Liabilities and assets need to be turned on when running Antibody Annotator for these columns to be present:
- See Antibody Sequence Liabilities for our list of default liabilities.
- See How to Customize Sequence Liabilities and Assets to learn how to specify your own custom liabilities
- See Positional Liabilities based on Antibody Numbering to view our default positional liabilities and learn how to specify your own.
-
Assay Data columns
These will only be present if you have added Assay Data
-
Linker Columns
These will only be present if you have scFv-like data or VHH-VHH data, and selected the "with linker" options when running Antibody Annotator.- Linker: This gives the amino acid sequence of the linker
- Linker ID: This assigns each unique linker an ID, and a ranking based on how prevalent it is in the dataset
- Linker Length: The length of the linker in amino acids
- Linker Nucleotides: The nucleotide sequence of the linker
- Linker Match: This will only be generated if you have created and selected a Linker Database when running Antibody Annotator. If you have specified linkers, this table lists the linker match in the database
-
Protein Statistics columns calculated for the VJ and VDJ Regions
These will only be present if Calculate protein statistics is turned on in Antibody Annotator.
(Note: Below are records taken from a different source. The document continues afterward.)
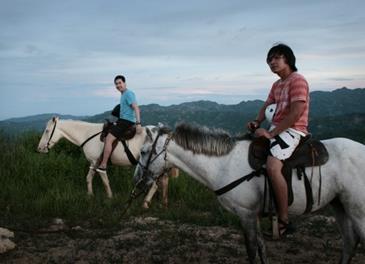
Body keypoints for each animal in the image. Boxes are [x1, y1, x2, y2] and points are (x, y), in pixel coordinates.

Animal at [37, 117, 175, 206]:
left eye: (47, 131)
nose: (39, 148)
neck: (87, 134)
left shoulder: (98, 163)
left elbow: (104, 180)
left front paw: (109, 197)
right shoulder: (93, 164)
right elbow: (89, 178)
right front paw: (90, 195)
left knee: (156, 184)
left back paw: (146, 204)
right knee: (163, 181)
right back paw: (163, 202)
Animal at [133, 124, 364, 264]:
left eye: (144, 152)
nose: (137, 180)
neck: (223, 164)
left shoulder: (245, 214)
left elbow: (252, 251)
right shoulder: (253, 215)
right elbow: (261, 249)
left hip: (358, 211)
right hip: (339, 205)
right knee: (349, 242)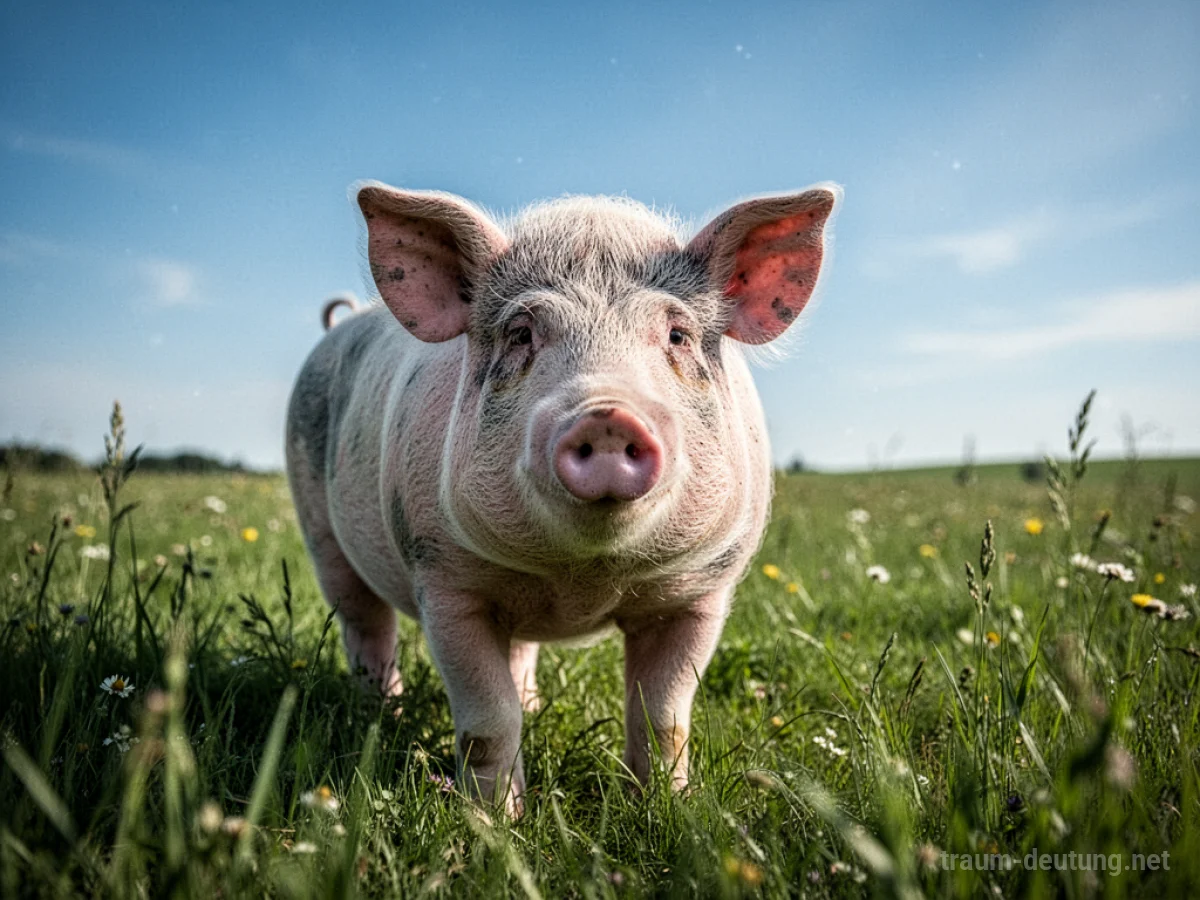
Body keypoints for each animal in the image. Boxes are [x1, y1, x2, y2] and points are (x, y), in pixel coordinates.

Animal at [285, 181, 839, 814]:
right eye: (521, 333)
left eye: (676, 335)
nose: (607, 414)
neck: (580, 579)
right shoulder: (444, 582)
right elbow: (486, 720)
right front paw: (497, 821)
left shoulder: (701, 590)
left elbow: (664, 716)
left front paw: (665, 811)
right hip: (321, 531)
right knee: (366, 624)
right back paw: (383, 712)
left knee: (517, 649)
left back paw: (528, 704)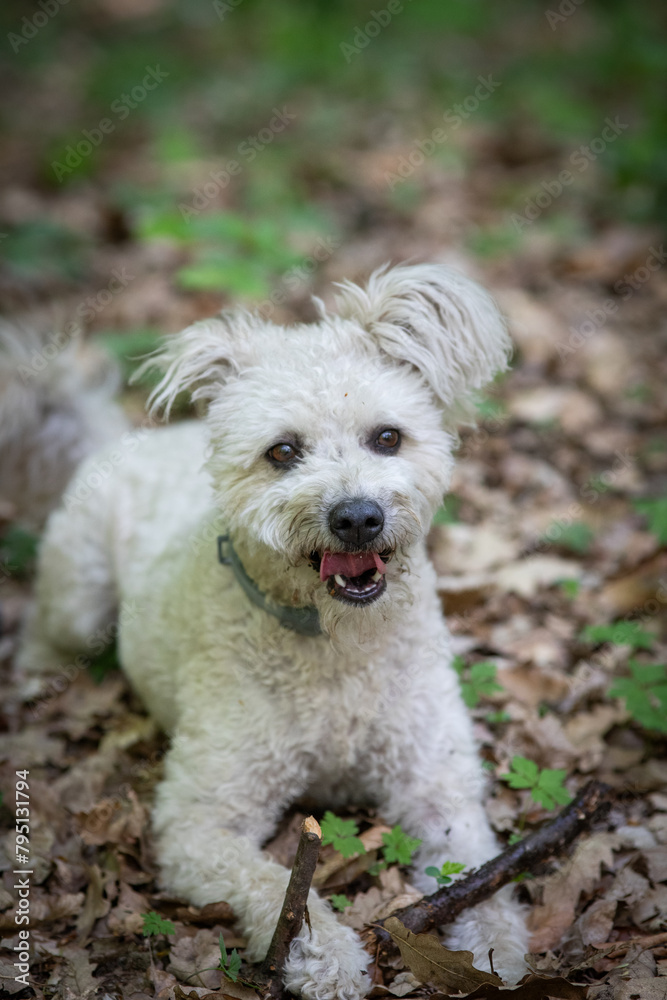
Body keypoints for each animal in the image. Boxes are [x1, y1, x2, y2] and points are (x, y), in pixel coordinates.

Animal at [17, 266, 528, 1000]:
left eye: (387, 437)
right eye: (282, 451)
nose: (357, 517)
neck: (336, 647)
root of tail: (122, 440)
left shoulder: (435, 777)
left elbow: (476, 869)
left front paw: (495, 947)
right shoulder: (199, 820)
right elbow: (275, 883)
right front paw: (330, 957)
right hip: (78, 595)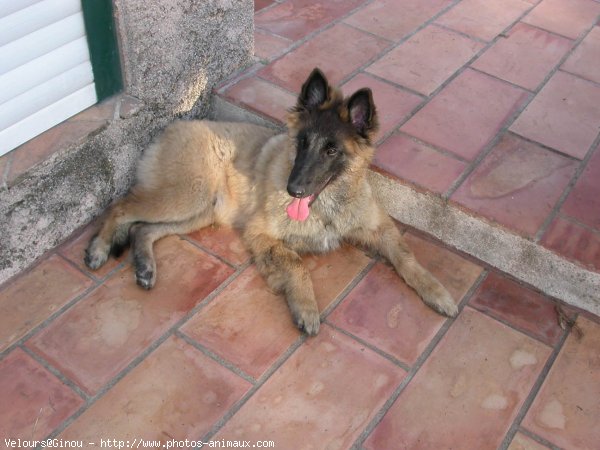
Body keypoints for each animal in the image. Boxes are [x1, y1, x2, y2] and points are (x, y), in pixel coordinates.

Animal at [84, 67, 458, 334]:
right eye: (302, 142)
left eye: (332, 150)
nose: (294, 190)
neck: (327, 207)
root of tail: (169, 128)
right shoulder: (261, 233)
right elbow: (296, 263)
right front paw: (306, 307)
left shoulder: (381, 228)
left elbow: (407, 257)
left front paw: (437, 291)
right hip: (187, 196)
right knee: (121, 208)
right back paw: (99, 248)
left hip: (198, 211)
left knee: (142, 229)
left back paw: (145, 266)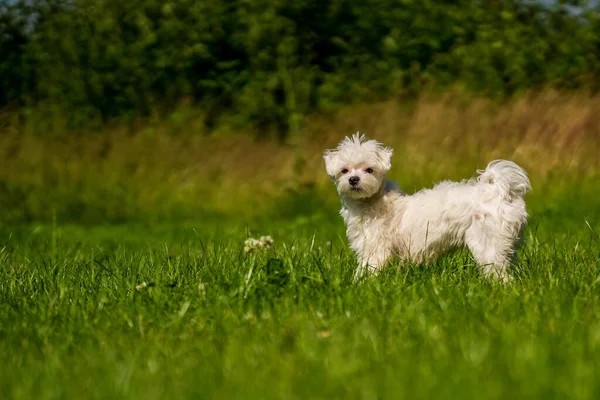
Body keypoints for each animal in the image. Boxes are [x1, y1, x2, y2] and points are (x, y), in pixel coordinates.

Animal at [326, 133, 532, 280]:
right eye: (344, 170)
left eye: (369, 170)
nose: (353, 179)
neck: (372, 201)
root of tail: (501, 190)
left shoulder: (375, 249)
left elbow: (366, 270)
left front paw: (358, 285)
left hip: (487, 242)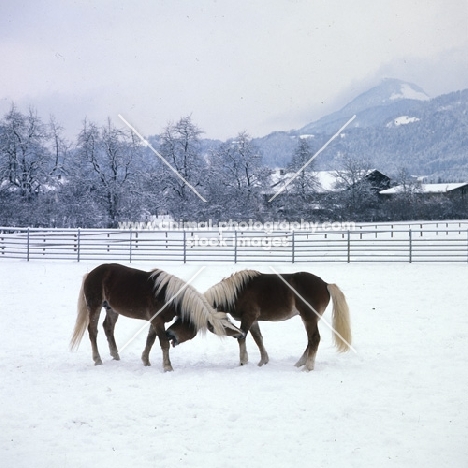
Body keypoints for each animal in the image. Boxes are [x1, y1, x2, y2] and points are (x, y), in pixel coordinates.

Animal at [71, 266, 245, 372]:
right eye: (223, 328)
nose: (241, 333)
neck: (167, 295)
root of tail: (91, 273)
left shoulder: (156, 321)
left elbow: (150, 340)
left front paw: (145, 361)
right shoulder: (157, 321)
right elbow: (163, 343)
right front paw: (167, 367)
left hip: (111, 309)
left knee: (108, 328)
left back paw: (115, 356)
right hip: (95, 306)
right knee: (93, 331)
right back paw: (97, 359)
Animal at [204, 268, 352, 372]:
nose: (235, 334)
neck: (238, 291)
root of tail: (325, 284)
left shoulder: (248, 317)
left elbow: (243, 339)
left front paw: (243, 362)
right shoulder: (253, 320)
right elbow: (258, 338)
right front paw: (263, 362)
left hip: (309, 318)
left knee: (314, 339)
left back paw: (307, 367)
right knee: (310, 341)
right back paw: (300, 363)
The values are calculated for full length VDJ or VJ regions.- Charge at pH 7
- Extinction Coefficient
-
Feature Database columns
If you are using a feature database (see our main article on Using Feature Databases to identify Constant Regions and Fusion Proteins), additional columns for the sequences in your feature database will appear. These include:- Name
The name of the feature eg. Signal Peptide - Mismatches
Number of amino acid mismatches relative to the feature sequence - Identity %
This is the percent identity match found between the query sequence and the found length of the feature - Coverage %
This is what percentage of the feature can be found on your sequence, not including any mismatches within the "covered area" of the feature. - Translation
- Translation ID
Each unique translation of the feature is given a numerical ID number. The number corresponds to the most common translation, with 1 being the most common translation for the feature. - Translation Length
- Nucleotides
- Name
How to export an Excel file of selected columns
Before exporting the Sequences Table, you may find it useful to both filter your sequence results and select the columns you want using Table Column Preferences. Below, I have filtered for sequences that have a score above -400 and I have selected to display only the following columns:
- Name
- Chain
- Score
- Heavy CDR1
- Heavy CDR2
- Heavy CDR3
- VDJ Region
*** Note that you can save these column table preferences as Profiles. See this article: How to customise the Sequences Table.
Click Export Table once you have selected your sequences. This will open a pop-up allowing you to select the output format (Excel or .csv) and the option to export only the selected columns, or all hidden columns.
Make sure to select Only Visible if you would just like to export your selected columns.